Typically, immune cells are sorted by their morphology and phenotype. However, single-cell analysis technology is changing that up. In this study, researchers at La Jolla Institute for Allergy and Immunology used single-cell transcriptome analysis to study the heterogeneity of CD4 cytotoxic T cells (CTLs) and uncover their origins. The work was published last week and can be found in Science Immunology.
"The observed increase in the ratio of cytotoxic CD4 T cells to CD4 helper T cells indicates that they are an important component of the protective immune response to viral infections and that their induction should be an important marker for successful vaccinations against certain viral diseases," says first author Veena Patil, Ph.D. "But we really didn't know enough about their molecular profile and the mechanisms that drive their differentiation and maintenance."
Using RNA sequencing, Patil analyzed thousands of individual CD4-CTLs isolated from peripheral blood from donors. The analysis revealed the differences between not only individual cells but also within individuals. They report that these CD4-CTLs undergo great clonal expansion. "It is probably the result of the diverse nature of infections and timing of viral exposures coupled with genetic diversity among our study subjects," Patil says.
The team also identified a subset of CD4-CTLs precursors that potentially give rise to fully fledged CD4 CTLs in humans. These precursor cells are characterized by high expression of the interleukin-7 receptor.
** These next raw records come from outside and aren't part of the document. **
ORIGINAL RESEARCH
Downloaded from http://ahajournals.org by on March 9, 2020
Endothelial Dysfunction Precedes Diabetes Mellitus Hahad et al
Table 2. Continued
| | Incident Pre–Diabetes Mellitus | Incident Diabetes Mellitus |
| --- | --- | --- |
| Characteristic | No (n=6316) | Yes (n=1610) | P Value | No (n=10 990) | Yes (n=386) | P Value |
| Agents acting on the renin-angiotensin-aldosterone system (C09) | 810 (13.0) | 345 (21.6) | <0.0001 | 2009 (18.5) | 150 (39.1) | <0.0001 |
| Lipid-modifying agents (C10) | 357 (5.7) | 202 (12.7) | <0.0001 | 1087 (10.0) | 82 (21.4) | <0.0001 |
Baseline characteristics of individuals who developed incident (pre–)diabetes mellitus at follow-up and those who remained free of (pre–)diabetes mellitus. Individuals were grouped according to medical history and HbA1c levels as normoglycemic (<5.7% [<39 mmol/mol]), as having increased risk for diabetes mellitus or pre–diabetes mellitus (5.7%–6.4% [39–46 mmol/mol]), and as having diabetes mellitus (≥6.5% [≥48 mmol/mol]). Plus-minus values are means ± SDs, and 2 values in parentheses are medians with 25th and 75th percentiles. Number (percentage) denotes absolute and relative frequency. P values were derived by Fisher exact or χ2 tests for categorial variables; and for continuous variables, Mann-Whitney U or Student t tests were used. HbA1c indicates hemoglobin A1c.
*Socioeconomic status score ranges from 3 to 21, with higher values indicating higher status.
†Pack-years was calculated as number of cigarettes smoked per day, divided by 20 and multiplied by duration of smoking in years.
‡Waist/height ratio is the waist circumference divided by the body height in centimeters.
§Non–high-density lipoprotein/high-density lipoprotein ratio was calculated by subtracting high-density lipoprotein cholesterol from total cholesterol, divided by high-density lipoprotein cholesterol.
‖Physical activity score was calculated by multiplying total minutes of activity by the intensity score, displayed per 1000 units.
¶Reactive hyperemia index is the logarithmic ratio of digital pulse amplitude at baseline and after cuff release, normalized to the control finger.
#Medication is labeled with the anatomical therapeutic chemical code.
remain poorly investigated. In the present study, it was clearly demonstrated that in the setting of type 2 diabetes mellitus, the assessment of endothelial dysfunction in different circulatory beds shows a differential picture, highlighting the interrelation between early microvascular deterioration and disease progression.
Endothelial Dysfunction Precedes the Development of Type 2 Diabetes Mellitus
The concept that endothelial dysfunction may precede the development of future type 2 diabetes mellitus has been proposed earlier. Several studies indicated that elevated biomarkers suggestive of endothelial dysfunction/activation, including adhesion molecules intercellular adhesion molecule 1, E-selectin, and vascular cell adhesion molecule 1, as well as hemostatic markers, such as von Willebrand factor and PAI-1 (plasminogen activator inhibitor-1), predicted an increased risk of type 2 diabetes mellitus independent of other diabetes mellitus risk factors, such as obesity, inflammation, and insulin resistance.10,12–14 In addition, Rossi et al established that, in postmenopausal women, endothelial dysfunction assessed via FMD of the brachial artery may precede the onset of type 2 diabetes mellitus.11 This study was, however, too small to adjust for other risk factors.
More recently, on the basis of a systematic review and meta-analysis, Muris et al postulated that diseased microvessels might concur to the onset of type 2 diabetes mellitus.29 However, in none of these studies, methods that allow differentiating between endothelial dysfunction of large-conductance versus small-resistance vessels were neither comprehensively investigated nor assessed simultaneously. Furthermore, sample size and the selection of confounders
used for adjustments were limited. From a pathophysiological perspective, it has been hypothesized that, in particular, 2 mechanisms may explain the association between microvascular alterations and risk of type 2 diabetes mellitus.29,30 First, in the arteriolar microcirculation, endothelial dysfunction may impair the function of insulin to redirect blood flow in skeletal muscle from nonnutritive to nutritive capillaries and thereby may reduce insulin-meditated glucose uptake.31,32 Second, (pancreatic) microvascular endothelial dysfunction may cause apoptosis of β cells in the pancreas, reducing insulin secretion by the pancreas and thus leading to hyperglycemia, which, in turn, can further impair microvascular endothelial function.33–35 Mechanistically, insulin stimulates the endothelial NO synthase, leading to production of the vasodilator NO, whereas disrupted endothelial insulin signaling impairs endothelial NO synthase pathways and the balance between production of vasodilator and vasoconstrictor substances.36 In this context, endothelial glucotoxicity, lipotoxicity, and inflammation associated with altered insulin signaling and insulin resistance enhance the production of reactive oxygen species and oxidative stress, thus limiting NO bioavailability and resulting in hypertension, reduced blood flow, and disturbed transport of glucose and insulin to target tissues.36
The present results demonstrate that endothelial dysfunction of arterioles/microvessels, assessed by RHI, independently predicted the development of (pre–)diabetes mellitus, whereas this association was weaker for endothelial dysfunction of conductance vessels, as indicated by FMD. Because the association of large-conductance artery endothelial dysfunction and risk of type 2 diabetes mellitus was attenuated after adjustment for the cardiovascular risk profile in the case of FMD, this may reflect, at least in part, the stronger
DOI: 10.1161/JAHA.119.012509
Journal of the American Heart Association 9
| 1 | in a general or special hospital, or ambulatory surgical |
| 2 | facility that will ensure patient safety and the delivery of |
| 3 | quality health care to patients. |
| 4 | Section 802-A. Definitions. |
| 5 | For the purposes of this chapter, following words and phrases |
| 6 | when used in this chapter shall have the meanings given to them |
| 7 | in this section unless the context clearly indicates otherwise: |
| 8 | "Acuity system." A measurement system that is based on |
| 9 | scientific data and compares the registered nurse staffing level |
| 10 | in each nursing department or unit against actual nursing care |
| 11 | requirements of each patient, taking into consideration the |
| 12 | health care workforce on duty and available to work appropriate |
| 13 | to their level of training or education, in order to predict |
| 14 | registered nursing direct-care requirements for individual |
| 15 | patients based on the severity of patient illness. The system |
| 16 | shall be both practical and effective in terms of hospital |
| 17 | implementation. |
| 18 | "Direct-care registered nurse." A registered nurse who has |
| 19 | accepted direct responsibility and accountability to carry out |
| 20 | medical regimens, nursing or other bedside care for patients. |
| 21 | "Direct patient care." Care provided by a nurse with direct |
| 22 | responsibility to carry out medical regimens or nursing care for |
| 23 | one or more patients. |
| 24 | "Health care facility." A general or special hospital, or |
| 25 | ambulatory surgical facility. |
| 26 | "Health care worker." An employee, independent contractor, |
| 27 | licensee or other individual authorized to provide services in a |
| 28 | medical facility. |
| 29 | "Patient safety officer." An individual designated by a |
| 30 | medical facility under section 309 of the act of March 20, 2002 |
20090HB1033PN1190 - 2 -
"Continually evolving genomic tools and single cell analysis technologies are revolutionizing our understanding of the human immune system in health and disease," says Pandurangan Vijayanand, M.D., Ph.D., who led the study. "But this is just the beginning of the genomic journey. By applying these tools in relevant diseases and cell types we are changing our understanding of the biology of human immune cells."